Using function attribute:
def main():
main.x = 1
def f():
main.x = main.x + 1
print main.x
return f
main()() #prints 2
Passing the value explicitly:
def main():
x = 1
def f(x):
x = x + 1
print x
return x
x = f(x) #pass x and store the returned value back to x
main() #prints 2
Using nonlocal in py3x:
def main():
x = 1
def f():
nonlocal x
x = x + 1
print (x)
return f
main()() #prints 2
The problem is that the variable x is picked up by closure. When you try to assign to a variable that is picked up from the closure, python will complain unless you use the global or nonlocal1 keywords. In the case where you are using a list, you're not assigning to the name -- You can modify an object which got picked up in the closure, but you can't assign to it.

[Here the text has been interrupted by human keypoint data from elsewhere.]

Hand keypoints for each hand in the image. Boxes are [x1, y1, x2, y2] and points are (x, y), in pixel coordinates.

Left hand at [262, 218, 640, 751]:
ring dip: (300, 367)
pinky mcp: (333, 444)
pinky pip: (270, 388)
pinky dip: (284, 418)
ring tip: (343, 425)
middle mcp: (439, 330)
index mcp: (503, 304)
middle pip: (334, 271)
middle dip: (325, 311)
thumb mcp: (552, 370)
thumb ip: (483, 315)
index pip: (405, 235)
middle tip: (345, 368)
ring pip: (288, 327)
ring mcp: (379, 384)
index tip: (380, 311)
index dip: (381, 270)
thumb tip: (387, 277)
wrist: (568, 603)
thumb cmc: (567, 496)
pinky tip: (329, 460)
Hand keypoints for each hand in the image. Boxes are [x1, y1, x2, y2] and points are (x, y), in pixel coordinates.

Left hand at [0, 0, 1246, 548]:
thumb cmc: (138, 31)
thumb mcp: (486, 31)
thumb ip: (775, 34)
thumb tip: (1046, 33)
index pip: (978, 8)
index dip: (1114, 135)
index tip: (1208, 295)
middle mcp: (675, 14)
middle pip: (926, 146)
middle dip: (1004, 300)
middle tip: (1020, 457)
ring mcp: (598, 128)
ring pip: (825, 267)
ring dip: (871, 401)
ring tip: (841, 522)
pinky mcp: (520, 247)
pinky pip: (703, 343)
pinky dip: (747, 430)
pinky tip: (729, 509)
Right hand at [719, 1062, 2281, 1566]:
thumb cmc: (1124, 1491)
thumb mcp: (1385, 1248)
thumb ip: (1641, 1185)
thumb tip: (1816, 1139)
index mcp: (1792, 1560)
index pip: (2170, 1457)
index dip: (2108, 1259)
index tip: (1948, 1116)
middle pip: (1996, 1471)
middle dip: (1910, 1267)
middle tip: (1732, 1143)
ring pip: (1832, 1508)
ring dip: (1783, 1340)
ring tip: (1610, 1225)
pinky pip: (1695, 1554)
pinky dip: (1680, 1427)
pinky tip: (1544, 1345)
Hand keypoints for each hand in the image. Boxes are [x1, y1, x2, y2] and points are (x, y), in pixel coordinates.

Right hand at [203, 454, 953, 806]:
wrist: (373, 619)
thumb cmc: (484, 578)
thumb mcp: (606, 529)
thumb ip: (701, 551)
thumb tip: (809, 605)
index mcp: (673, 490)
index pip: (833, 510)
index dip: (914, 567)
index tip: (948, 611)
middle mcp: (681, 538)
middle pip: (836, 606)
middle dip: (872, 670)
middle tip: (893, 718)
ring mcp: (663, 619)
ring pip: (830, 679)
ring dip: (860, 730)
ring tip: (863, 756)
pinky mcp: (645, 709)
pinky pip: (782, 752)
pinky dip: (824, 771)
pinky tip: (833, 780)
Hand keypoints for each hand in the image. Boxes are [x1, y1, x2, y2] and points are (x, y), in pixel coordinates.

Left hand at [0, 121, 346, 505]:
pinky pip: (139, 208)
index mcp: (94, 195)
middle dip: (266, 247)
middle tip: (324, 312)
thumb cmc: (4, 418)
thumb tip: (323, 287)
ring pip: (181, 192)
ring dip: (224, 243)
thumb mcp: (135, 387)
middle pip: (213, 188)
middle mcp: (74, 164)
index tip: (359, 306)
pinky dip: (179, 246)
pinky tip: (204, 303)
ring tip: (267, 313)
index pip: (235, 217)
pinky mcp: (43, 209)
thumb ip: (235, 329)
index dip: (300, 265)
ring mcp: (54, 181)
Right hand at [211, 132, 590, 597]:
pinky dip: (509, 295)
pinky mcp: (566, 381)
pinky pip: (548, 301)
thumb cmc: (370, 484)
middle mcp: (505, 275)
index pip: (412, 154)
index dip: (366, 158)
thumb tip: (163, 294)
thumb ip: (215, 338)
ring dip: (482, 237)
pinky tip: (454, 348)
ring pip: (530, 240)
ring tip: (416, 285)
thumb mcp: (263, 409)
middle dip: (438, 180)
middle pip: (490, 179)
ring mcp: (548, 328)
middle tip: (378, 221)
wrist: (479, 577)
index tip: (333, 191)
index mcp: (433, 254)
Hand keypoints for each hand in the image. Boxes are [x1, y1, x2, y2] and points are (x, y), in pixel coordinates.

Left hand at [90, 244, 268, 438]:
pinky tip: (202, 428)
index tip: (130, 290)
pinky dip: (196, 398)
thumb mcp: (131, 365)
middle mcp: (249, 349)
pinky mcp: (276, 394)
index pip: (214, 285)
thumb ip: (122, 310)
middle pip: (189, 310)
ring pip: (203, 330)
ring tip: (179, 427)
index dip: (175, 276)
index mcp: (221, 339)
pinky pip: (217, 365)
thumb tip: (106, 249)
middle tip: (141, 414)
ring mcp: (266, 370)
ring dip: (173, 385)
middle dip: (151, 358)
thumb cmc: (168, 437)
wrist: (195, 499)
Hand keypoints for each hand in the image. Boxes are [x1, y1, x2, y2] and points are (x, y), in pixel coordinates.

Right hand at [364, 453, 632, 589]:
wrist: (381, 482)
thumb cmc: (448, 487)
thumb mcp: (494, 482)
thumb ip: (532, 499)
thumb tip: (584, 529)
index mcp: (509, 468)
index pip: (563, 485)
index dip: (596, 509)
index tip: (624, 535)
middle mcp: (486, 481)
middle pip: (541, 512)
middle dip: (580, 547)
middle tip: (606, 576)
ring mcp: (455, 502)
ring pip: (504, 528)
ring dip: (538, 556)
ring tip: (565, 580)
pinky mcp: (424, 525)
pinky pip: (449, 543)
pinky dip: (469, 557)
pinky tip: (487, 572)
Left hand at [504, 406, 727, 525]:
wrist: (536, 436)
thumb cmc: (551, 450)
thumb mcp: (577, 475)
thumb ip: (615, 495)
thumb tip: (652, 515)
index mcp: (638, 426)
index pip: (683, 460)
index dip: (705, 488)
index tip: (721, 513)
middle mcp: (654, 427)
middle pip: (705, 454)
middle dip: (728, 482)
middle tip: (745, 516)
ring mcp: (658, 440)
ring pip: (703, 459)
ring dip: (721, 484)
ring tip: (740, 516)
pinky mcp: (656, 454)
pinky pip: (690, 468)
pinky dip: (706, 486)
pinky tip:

Basically, the error occurs at the print x line because when python parses the function, It sees that x is assigned to so it assumes x must be a local variable. When you get to the line print x, python tries to look up a local x but it isn't there. This can be seen by using dis.dis to inspect the bytecode. Here, python uses the LOAD_FAST instruction which is used for local variables rather than the LOAD_GLOBAL instruction which is used for non-local variables.
Normally, this would cause a NameError, but python tries to be a little more helpful by looking for x in func_closure or func_globals 2. If it finds x in one of those, it raises an UnboundLocalError instead to give you a better idea about what is happening -- You have a local variable which couldn't be found (isn't "bound").
1python3.x only
2python2.x -- On python3.x, those attributes have changed to __closure__ and __globals__ respectively
The problem is in the line
x = x + 1
This is the first time x being assigned in function f(), telling the compiler that x is a local name. It conflicts with the previous line print x, which can't find any previous assignment of the local x.
That's where your error UnboundLocalError: local variable 'x' referenced before assignment comes from.
Note that the error happens when compiler tries to figure out which object the x in print x refers to. So the print x doesn't executes.
Change it to
x[0] = x[0] + 1
No new name is added. So the compiler knows you are referring to the array outside f().